* **YOUR INSTRUCTIONS**
With both ends included, repeat exactly the lines of the entries below from the one containing "LEAVE A REPLY" down to the one containing "mon prochain commentaire.", and no others.

* **DATA FOR THIS EXERCISE**

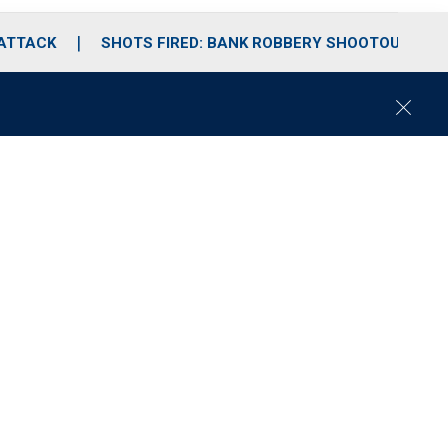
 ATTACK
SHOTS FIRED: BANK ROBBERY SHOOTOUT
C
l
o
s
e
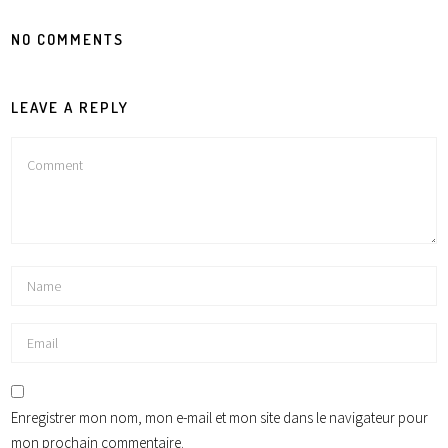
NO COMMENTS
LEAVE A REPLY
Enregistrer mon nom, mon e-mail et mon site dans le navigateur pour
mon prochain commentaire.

--

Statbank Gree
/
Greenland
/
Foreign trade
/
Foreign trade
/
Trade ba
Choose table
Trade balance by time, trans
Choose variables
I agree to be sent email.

* **PROBLEM SOLUTION**
LEAVE A REPLY
Enregistrer mon nom, mon e-mail et mon site dans le navigateur pour
mon prochain commentaire.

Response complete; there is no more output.